As I place the finishing touches on a workshop called Web 2.0 Tools for Teachers and Librarians to be held at the Taft Educational Center next week, I wonder whether educators are buying into the notion that kids will learn more by interacting with others than individually. The notion of individual learning, one that is held sacred by higher education, assumes that subject matter experts are the only respected and credentialed sources of information. I remember my third grade teacher telling me that if I learned enough about my birthplace, Brooklyn, NY, I would become an expert on the subject, and people would hold me in high esteem whenever the subject of Brooklyn emerged. Still, for most of us, I wonder if scholars provide the answers to the bulk of our questions. For most K-12 students and the rest of the world, knowledge exists everywhere, and is not simply the province of the academic ivory tower. Thus, it is our responsibility as teachers to provide as many conduits to the sharers of that knowledge as we can.

Alternatively, there are risks associated with learning in groups, particularly cyber groups, in which you may not know or trust the participating individuals. Jim Surowiecki talked about the potential foibles of such groups in his book, The Wisdom of Crowds. Now David Weinberger points to new research by Catherine White in his blog. Weinberger includes the key statement of White’s first chapter: “we overestimate the value of diversity in conversations; conversations require vast amounts of homogeneity and can only tolerate a smidgeon of diversity.”
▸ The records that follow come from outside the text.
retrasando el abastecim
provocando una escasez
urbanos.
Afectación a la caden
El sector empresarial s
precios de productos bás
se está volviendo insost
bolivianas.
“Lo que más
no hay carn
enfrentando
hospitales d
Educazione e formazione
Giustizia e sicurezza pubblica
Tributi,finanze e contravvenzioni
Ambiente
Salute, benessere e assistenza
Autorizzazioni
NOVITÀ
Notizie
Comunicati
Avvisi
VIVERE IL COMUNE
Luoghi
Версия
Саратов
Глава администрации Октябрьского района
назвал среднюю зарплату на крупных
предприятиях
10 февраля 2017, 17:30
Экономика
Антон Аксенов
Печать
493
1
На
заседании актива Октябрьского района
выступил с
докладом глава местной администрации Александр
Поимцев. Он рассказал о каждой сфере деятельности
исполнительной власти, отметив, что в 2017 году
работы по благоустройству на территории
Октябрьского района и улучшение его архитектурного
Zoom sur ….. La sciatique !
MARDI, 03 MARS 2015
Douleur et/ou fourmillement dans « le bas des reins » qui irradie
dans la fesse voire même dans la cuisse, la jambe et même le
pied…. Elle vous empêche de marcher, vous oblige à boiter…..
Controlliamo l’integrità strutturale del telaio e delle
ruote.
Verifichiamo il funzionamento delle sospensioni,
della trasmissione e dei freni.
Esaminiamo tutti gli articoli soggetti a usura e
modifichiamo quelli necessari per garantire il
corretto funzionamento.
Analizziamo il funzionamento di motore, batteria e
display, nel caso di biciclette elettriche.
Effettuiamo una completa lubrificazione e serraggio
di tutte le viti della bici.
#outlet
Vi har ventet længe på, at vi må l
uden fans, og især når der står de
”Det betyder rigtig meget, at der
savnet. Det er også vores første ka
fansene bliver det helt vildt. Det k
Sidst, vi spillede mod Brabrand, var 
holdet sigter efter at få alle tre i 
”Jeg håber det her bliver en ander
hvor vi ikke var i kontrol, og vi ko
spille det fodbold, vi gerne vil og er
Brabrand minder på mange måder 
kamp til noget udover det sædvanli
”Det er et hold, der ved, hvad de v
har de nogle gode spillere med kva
What would Surowiecki say about homogeneity in groups? White calls those who create diversity Noisy Idiots. Conventional wisdom tells us that diversity is the key to learning in groups. Now we are hearing that diversity must be limited and closely monitored if a group is to be effective. What does this mean for collaborative learning in cyberspace, where we could hardly evaluate those in the group? I agree that not every group of people is well-suited to solve a problem (Surowiecki writes about this), but I wonder whether diversity is the key negative characteristic.